The "he's an Arab" smear reached so widely that the New York Times devoted a front-page story to its origins. Its conclusion: After the allegations first appeared in 2004, they were picked up by the conservative Web site FreeRepublic.com "and spread steadily as others elaborated on its claims over the years in e-mail messages, Web sites, and books."
Said Danielle Allen, a Princeton professor who has studied the episode: "It's an example of how the Internet has given power to sources we would have never taken seriously at another point in time."

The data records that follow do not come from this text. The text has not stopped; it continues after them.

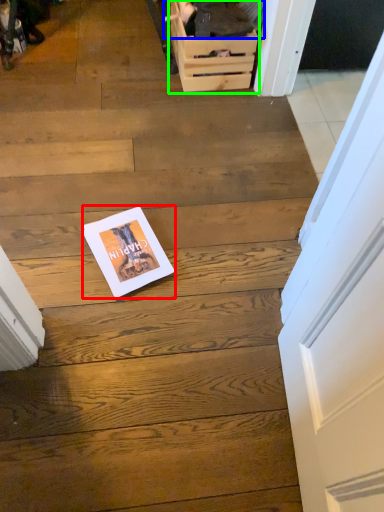
Question: Estimate the real-world distances between objects in this image. Which object is farther from magazine (highlighted by a red box), couple (highlighted by a blue box) or drawer (highlighted by a green box)?

Choices:
 (A) couple
 (B) drawer

Answer: (A)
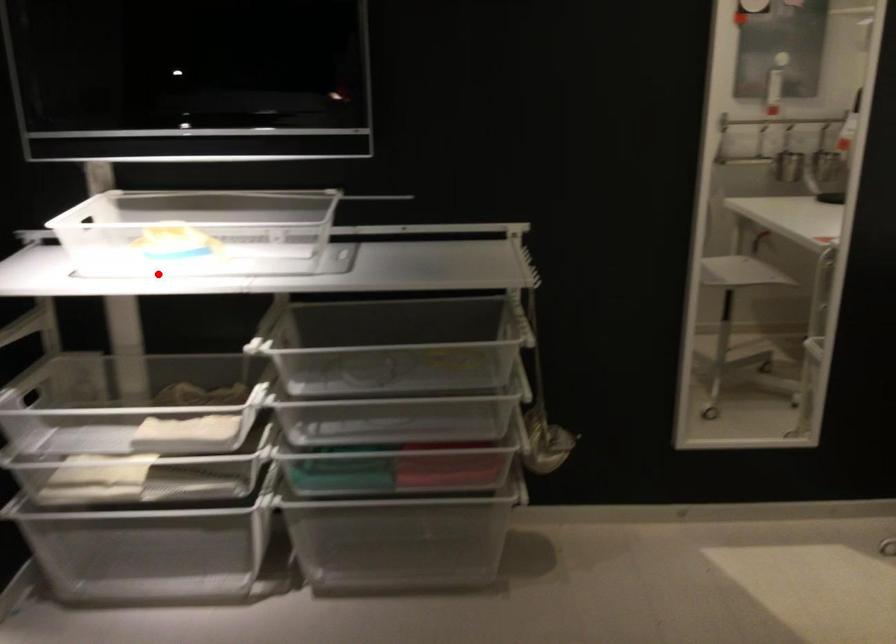
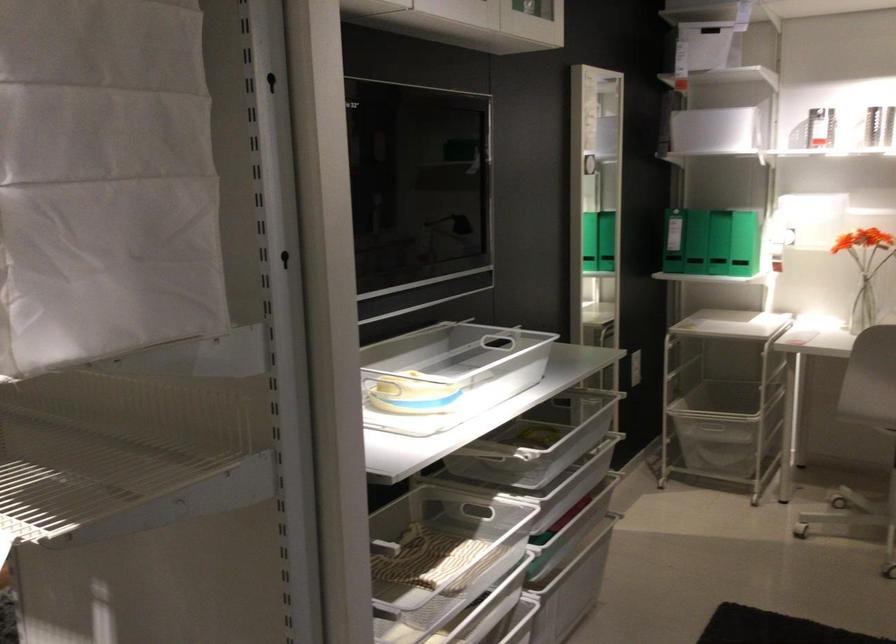
Find the pixel in the second image that matches the highlighted location in the first image.

(409, 392)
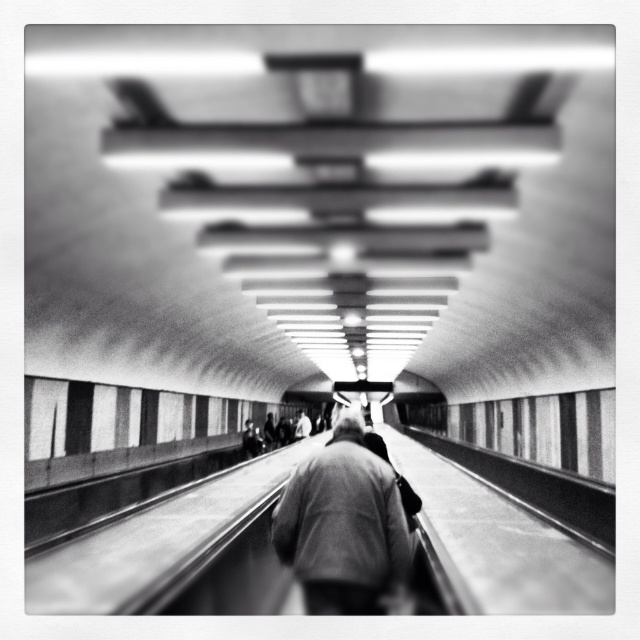
Question: Which point is closer to the camera taking this photo?

Choices:
 (A) (339, 561)
 (B) (298, 422)

Answer: (A)

Question: Is dark gray wool coat at center below light gray fabric jacket at center?

Choices:
 (A) no
 (B) yes

Answer: (A)

Question: Is the position of dark gray wool coat at center more distant than that of light gray fabric jacket at center?

Choices:
 (A) yes
 (B) no

Answer: (B)

Question: Can you confirm if dark gray wool coat at center is smaller than light gray fabric jacket at center?

Choices:
 (A) yes
 (B) no

Answer: (B)

Question: Which point appears closest to the camera in this image?

Choices:
 (A) (307, 611)
 (B) (301, 413)

Answer: (A)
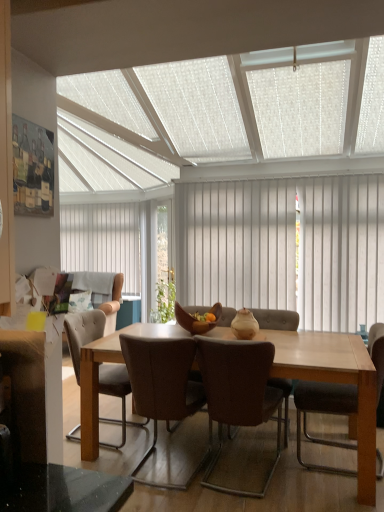
Question: Is white vertical blinds at center, the first curtain viewed from the right, at the left side of white textured ceiling at upper center?

Choices:
 (A) yes
 (B) no

Answer: (B)

Question: Could you tell me if white vertical blinds at center, marked as the first curtain in a front-to-back arrangement, is facing white textured ceiling at upper center?

Choices:
 (A) yes
 (B) no

Answer: (B)

Question: Is white vertical blinds at center, marked as the first curtain in a front-to-back arrangement, positioned with its back to white textured ceiling at upper center?

Choices:
 (A) no
 (B) yes

Answer: (A)

Question: From the image's perspective, does white vertical blinds at center, the second curtain positioned from the left, appear higher than white textured ceiling at upper center?

Choices:
 (A) no
 (B) yes

Answer: (A)

Question: Is white vertical blinds at center, placed as the second curtain when sorted from back to front, wider than white textured ceiling at upper center?

Choices:
 (A) yes
 (B) no

Answer: (B)

Question: Based on their positions, is white fabric pillow at left located to the left or right of wooden bowl at center?

Choices:
 (A) right
 (B) left

Answer: (B)

Question: In terms of height, does white fabric pillow at left look taller or shorter compared to wooden bowl at center?

Choices:
 (A) short
 (B) tall

Answer: (B)

Question: Is point (89, 308) positioned closer to the camera than point (190, 320)?

Choices:
 (A) farther
 (B) closer

Answer: (A)

Question: From the image's perspective, is white fabric pillow at left located above or below wooden bowl at center?

Choices:
 (A) below
 (B) above

Answer: (A)

Question: In the image, is wooden bowl at center positioned in front of or behind beige fabric couch at left?

Choices:
 (A) front
 (B) behind

Answer: (A)

Question: From a real-world perspective, relative to beige fabric couch at left, is wooden bowl at center vertically above or below?

Choices:
 (A) above
 (B) below

Answer: (A)

Question: Would you say wooden bowl at center is to the left or to the right of beige fabric couch at left in the picture?

Choices:
 (A) right
 (B) left

Answer: (A)

Question: Looking at their shapes, would you say wooden bowl at center is wider or thinner than beige fabric couch at left?

Choices:
 (A) wide
 (B) thin

Answer: (B)

Question: Based on their positions, is leather at center, the first chair from the left, located to the left or right of white textured ceiling at upper center?

Choices:
 (A) right
 (B) left

Answer: (A)

Question: From a real-world perspective, is leather at center, the first chair from the left, above or below white textured ceiling at upper center?

Choices:
 (A) below
 (B) above

Answer: (A)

(Excerpt) Read more at metrowestdailynews.com:80 ...
I do not see cokie robers screaming for licensing of journalists to cover the journalistic malpractice over the last year.
The MSM is upset FR is a successful blockade runner.
In the Age of the Internet, "steering out the truth" is still an essential part of democracy.
Which is why Free Republic and such outlets are "wildly" popular. MSM is, for the most part, no more than a biased mouthpiece for a select agenda. Places like FR are a "niche" where true democratization is allowed to process in the hands of the people... for the people... and by the people. Without the fettering of yellow journalism. Ummm, Cokie, those journalist back then fought the "truth", just like you professional modern day journalist of the MSM. They didn't win then, and you won't win now.
Pssst... Cokie: How in the name of Sam Hill did those pilgrim's and pioneers of this great country manage without "media mediation", without you professionals filtering the information for them?
Your candidate, Cokie, doesn't have the experience to lead. Print the proof in that.